Silenzio

Silenzio, ti prego mi si stanno accavallando i pensieri. Voglio un po’ di concentrazione. Ti prego, questa è l’attenzione che desidero da te. Lo disse Rosetta a Leonardo, in un momento. Nell’altro ci ripensò, Leonardo era già in silenzio. Sono due giorni che litigano su come sbucciare le patate. Leonardo lo considera un rito, un’evocazione, Rosetta non percepisce la stessa cosa, gli sembra una esagerazione. Oggi c’è in programma il purè. Potrebbe essere una bella idea, ma loro litigano, e litigano che a vederli dall’esterno non sembrerebbe per le patate. Cala il silenzio come un gioco di luci in cui gli attori recitano al buio, si sente l’intensità della scena. Un filtro di luce ci deve essere perché il buio si fa con la luce.

Per capire questa storia occorre andare a due anni prima quanto Rosetta incontra Leonardo. Un tempo in cui per Rosetta le patate erano all’ordine del giorno mentre a casa sua con i pensieri suoi Leonardo preferiva cicoria e spinaci. In uno squarcio di tempo simbolico come nell’enciclopedia universale Zanichelli, quella illustrata, si legge che le differenze sono una prerogativa importante per andare di comune accordo, perché se è vero che ci può essere contesa è anche vero che ci può essere sollecitazione istruttiva, nota come esplorazione educativa tra oriente e occidente in un paradosso cognitivo che ti si scatena mentre bevi un aperitivo.
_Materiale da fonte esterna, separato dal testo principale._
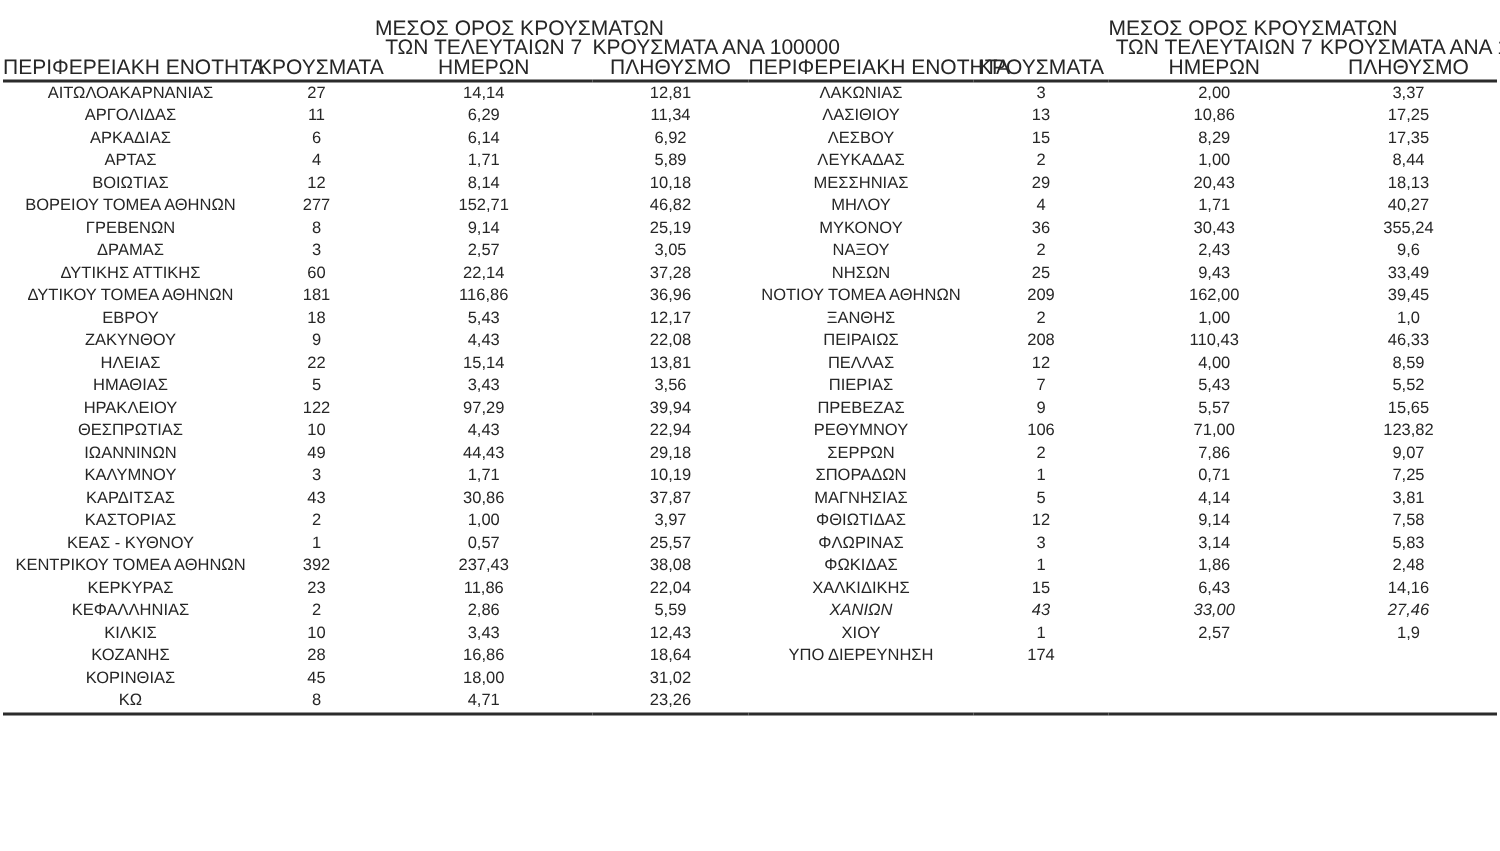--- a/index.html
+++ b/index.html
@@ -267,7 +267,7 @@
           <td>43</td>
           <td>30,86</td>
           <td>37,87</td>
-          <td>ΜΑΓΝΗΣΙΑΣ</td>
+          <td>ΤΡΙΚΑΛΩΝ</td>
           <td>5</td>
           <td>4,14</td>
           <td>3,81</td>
Nel momento in cui snoccioli l’oliva in bocca, mentre gusti il suo sapore, un silenzio di goduria ti porta un’attenzione all’esterno che ti viene voglia di prenderne una altra, oliva. Ecco su queste basi filantropiche da silenzio, fermo immagine, attenzione ad ogni particolare, subentra il loro sguardo e gli Dei felici urlano la loro gioia e il portiere dell’anima scatta di meravigliosa meraviglia.

Che silenzio! Può voler dire felicità.